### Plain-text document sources
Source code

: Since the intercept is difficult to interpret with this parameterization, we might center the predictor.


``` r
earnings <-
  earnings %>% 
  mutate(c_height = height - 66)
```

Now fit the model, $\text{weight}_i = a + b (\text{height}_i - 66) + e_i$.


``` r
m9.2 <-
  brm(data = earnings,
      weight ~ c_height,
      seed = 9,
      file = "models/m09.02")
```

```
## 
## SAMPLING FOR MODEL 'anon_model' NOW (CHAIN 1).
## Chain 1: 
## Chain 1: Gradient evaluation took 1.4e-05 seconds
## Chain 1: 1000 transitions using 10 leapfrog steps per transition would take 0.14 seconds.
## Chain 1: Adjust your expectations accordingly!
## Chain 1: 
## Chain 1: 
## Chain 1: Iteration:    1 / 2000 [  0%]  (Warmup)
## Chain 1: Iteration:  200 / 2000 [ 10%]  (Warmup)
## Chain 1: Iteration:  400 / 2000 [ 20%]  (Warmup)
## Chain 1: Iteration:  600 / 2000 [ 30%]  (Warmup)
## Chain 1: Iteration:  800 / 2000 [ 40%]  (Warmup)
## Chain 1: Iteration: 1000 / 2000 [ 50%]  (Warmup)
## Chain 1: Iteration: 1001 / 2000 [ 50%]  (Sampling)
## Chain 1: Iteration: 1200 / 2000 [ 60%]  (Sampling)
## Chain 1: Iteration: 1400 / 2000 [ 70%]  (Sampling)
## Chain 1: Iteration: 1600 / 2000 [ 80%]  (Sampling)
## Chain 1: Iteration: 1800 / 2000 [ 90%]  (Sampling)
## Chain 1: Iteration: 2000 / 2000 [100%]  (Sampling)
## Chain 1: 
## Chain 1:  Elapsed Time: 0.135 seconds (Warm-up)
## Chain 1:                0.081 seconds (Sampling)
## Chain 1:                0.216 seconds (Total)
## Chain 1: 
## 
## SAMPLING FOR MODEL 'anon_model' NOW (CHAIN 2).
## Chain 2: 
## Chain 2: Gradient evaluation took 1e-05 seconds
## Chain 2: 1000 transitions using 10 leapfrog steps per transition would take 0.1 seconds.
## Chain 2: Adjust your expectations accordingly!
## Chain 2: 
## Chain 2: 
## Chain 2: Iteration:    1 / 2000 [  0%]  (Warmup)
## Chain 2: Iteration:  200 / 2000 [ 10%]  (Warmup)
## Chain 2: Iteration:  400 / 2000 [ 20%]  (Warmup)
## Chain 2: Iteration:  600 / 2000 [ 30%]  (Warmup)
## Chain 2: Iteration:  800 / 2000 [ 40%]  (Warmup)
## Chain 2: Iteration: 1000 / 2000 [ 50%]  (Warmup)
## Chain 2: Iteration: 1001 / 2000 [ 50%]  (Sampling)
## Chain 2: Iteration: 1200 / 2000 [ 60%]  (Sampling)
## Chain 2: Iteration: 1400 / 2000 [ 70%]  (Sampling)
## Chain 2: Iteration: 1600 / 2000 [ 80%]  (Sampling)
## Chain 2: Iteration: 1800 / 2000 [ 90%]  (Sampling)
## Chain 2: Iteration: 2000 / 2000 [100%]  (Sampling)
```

### What you should do
Copy out the records once more, with nothing altered.

### Output for this task
Source code

: Since the intercept is difficult to interpret with this parameterization, we might center the predictor.


``` r
earnings <-
  earnings %>% 
  mutate(c_height = height - 66)
```

Now fit the model, $\text{weight}_i = a + b (\text{height}_i - 66) + e_i$.


``` r
m9.2 <-
  brm(data = earnings,
      weight ~ c_height,
      seed = 9,
      file = "models/m09.02")
```

```
## 
## SAMPLING FOR MODEL 'anon_model' NOW (CHAIN 1).
## Chain 1: 
## Chain 1: Gradient evaluation took 1.4e-05 seconds
## Chain 1: 1000 transitions using 10 leapfrog steps per transition would take 0.14 seconds.
## Chain 1: Adjust your expectations accordingly!
## Chain 1: 
## Chain 1: 
## Chain 1: Iteration:    1 / 2000 [  0%]  (Warmup)
## Chain 1: Iteration:  200 / 2000 [ 10%]  (Warmup)
## Chain 1: Iteration:  400 / 2000 [ 20%]  (Warmup)
## Chain 1: Iteration:  600 / 2000 [ 30%]  (Warmup)
## Chain 1: Iteration:  800 / 2000 [ 40%]  (Warmup)
## Chain 1: Iteration: 1000 / 2000 [ 50%]  (Warmup)
## Chain 1: Iteration: 1001 / 2000 [ 50%]  (Sampling)
## Chain 1: Iteration: 1200 / 2000 [ 60%]  (Sampling)
## Chain 1: Iteration: 1400 / 2000 [ 70%]  (Sampling)
## Chain 1: Iteration: 1600 / 2000 [ 80%]  (Sampling)
## Chain 1: Iteration: 1800 / 2000 [ 90%]  (Sampling)
## Chain 1: Iteration: 2000 / 2000 [100%]  (Sampling)
## Chain 1: 
## Chain 1:  Elapsed Time: 0.135 seconds (Warm-up)
## Chain 1:                0.081 seconds (Sampling)
## Chain 1:                0.216 seconds (Total)
## Chain 1: 
## 
## SAMPLING FOR MODEL 'anon_model' NOW (CHAIN 2).
## Chain 2: 
## Chain 2: Gradient evaluation took 1e-05 seconds
## Chain 2: 1000 transitions using 10 leapfrog steps per transition would take 0.1 seconds.
## Chain 2: Adjust your expectations accordingly!
## Chain 2: 
## Chain 2: 
## Chain 2: Iteration:    1 / 2000 [  0%]  (Warmup)
## Chain 2: Iteration:  200 / 2000 [ 10%]  (Warmup)
## Chain 2: Iteration:  400 / 2000 [ 20%]  (Warmup)
## Chain 2: Iteration:  600 / 2000 [ 30%]  (Warmup)
## Chain 2: Iteration:  800 / 2000 [ 40%]  (Warmup)
## Chain 2: Iteration: 1000 / 2000 [ 50%]  (Warmup)
## Chain 2: Iteration: 1001 / 2000 [ 50%]  (Sampling)
## Chain 2: Iteration: 1200 / 2000 [ 60%]  (Sampling)
## Chain 2: Iteration: 1400 / 2000 [ 70%]  (Sampling)
## Chain 2: Iteration: 1600 / 2000 [ 80%]  (Sampling)
## Chain 2: Iteration: 1800 / 2000 [ 90%]  (Sampling)
## Chain 2: Iteration: 2000 / 2000 [100%]  (Sampling)
```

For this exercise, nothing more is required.